Guzman: We used to use Bluebeam, which is used by construction firms. With System Surveyor I’m reducing the basis-of-design process by two to three weeks because you can be onsite taking pictures and documenting everything right there. With Bluebeam you’re taking pictures and notes and hopefully, when you reach the parking lot you have good enough internet to upload and things aren’t lost.
Carlson: In the past, things were filed away on CAD or PDFs, but a PDF is immediately a frozen document. Beyond just helping the integrator’s sales team get those nice-looking proposals, System Surveyor becomes a digital system of record. It’s not like ‘Hey, I want to buy 15 cameras, you install them and bye guys.’ What you can see with integrators like Hector is it's like this long-term relationship. The end user knows the mean time to failure or inspection, for example.
By the way, this isn't just Hector's software. He can pull a guest user in so they’re not emailing PDFs and things are getting lost. It’s about getting in and saying, ‘Hey, a picture's worth a thousand words. What if you could look at the picture of what we are trying to accomplish?’
Guzman: If somebody makes a change, or if the tech goes in and replaces something, everyone knows that that's now a Hanwha camera and here's the Mac address, here's the IP address and here’s when it was installed. Then you can start building your schedule of maintenance off that.
SIW: You recently released version 2.0 of this software. What are some of the upgrades?
Carlson: About 18 months ago we had to make a tough decision to rewrite the software because the infrastructure wasn’t multi-platform. We have a lot of customers who are really purist on iPad and others are purist on Android, or even now with Microsoft. We got multi-platform based on one code, and to our customers, it means a lot because someone could choose Android and another person could choose iPad. And 2.0 is a lot faster and the user interface is much cleaner.
SIW: You have several manufacturer partners, including i-Pro, Verkada and Hanwha Vision. Describe your relationship with them.
Carlson: I came from a manufacturer, and I remember thinking, ‘There’s kind of a three-legged stool here, right?’ There are system integrators, the end users and the manufacturers.

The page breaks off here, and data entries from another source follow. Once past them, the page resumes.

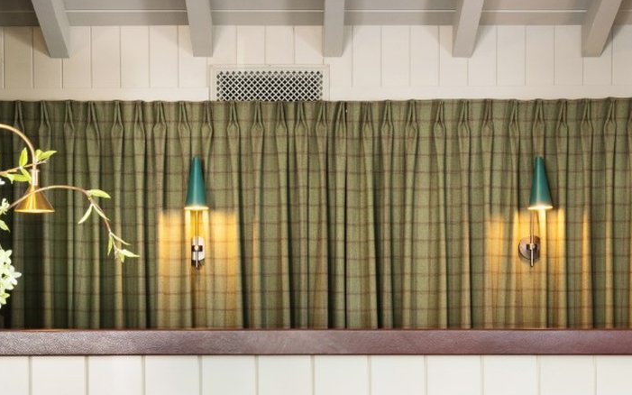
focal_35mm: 64
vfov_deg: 19.9
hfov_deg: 32.0
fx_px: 1102
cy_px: 354
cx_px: 311
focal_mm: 32.6
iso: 400
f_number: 20
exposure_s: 1/1.25
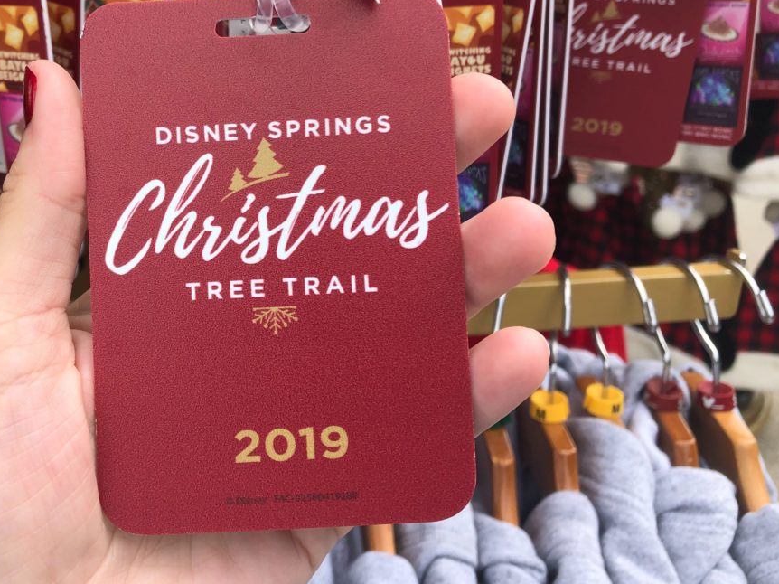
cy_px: 195
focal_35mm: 39
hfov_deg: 46.9
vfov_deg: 36.4
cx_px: 241
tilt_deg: -19.0
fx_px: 877
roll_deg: +0.2
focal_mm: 3.99
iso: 20
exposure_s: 1/639
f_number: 1.8
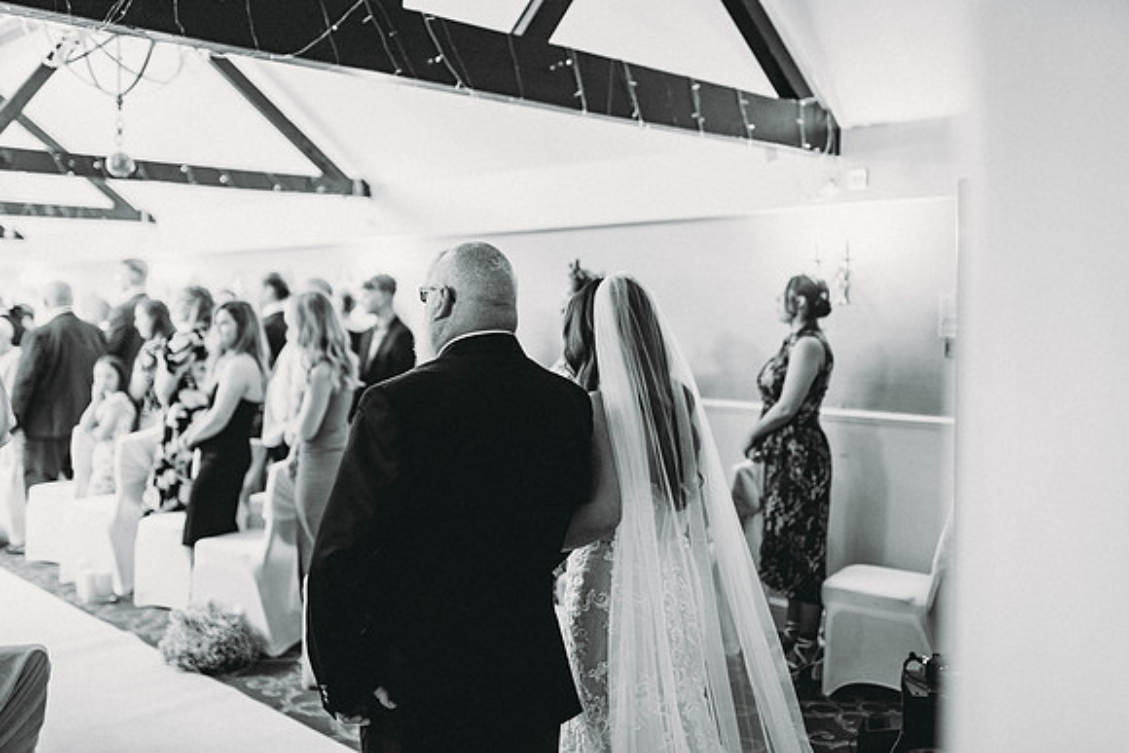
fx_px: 1098
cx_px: 564
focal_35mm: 35
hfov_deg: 54.4
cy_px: 376
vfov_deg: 37.9
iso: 320
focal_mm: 35
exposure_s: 1/160
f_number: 1.6
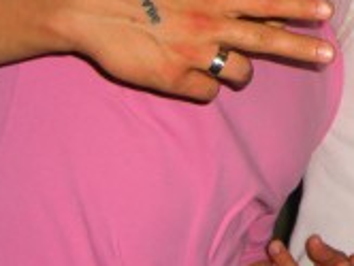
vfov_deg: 10.7
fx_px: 1403
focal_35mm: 137
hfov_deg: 13.6
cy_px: -49
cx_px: 522
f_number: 2.8
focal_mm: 7.9
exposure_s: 1/60
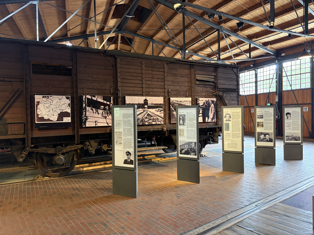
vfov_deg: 53.1
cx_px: 157
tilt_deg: -1.5
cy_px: 118
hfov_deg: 67.3
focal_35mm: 26
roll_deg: +1.8
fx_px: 236
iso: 400
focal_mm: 5.96
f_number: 1.6
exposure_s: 1/50
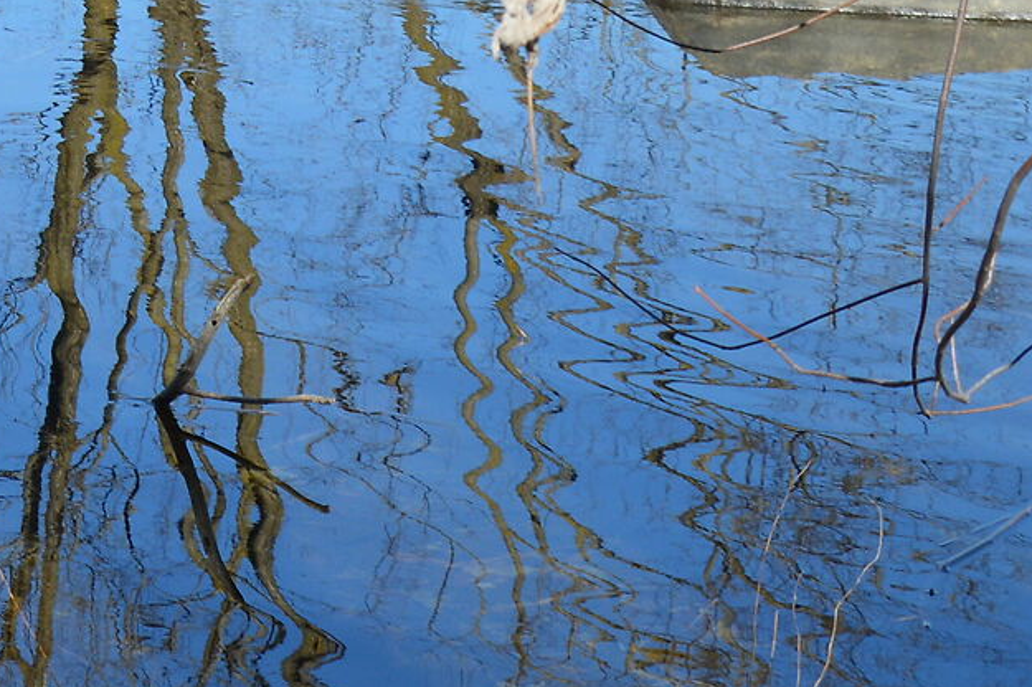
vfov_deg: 9.3
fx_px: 4123
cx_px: -629
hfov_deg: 13.3
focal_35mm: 144
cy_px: -340
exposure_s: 1/250
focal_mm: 25
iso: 100
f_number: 7.1
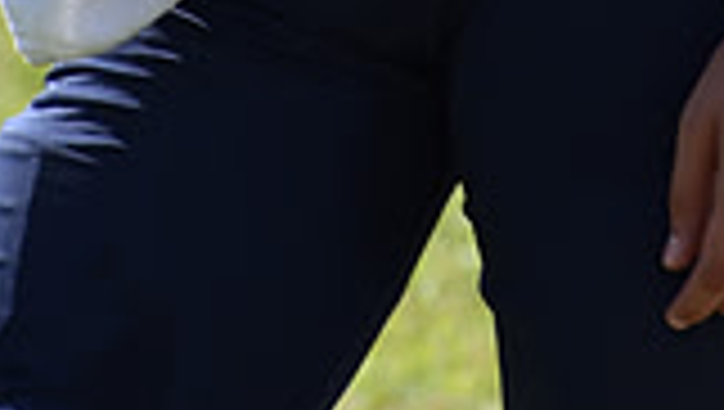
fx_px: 28292
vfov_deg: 0.8
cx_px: 506
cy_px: -829
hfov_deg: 1.5
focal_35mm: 1472
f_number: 10
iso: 100
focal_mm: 260
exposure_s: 1/200
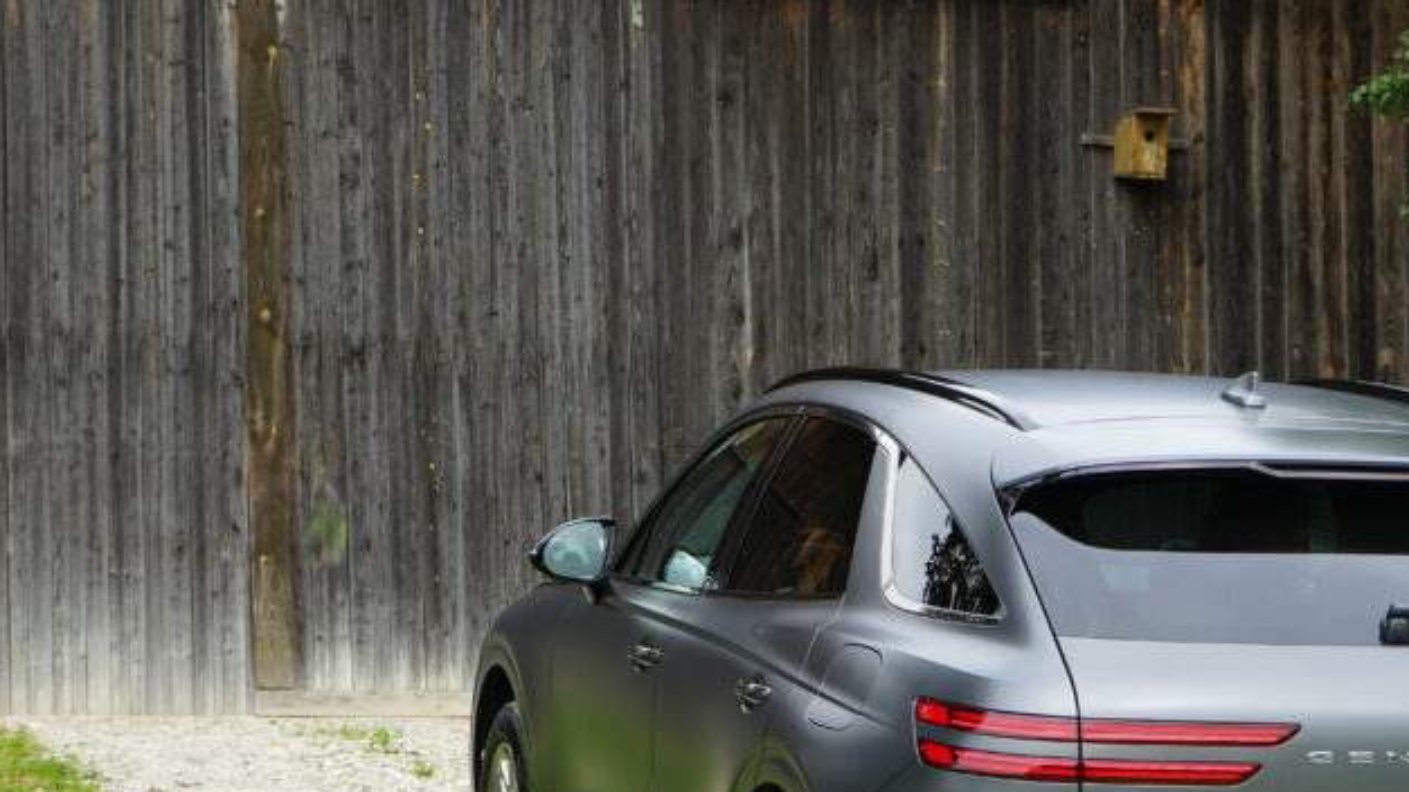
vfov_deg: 11.2
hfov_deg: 19.8
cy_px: 546
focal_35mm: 108
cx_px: 736
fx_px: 4035
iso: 100
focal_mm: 63
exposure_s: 1/100
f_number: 8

Hanwha was the first one who understood this opportunity. There's no money that changes hands between System Surveyor and the manufacturers. They all provide their catalog, it's open public-source information, they pull it down in a format and you can put it into System Surveyor and automatically drag and drop.
We’ve got video surveillance fairly tied up, but increasingly we’re broadening into other areas. What about lighting and video surveillance? What about sound? No one manufacturer has gotten this all figured out. I mean, they would like to probably say that they do, but it's a system made up of cabling and lots of elements. It would be interesting to see more come along in access control.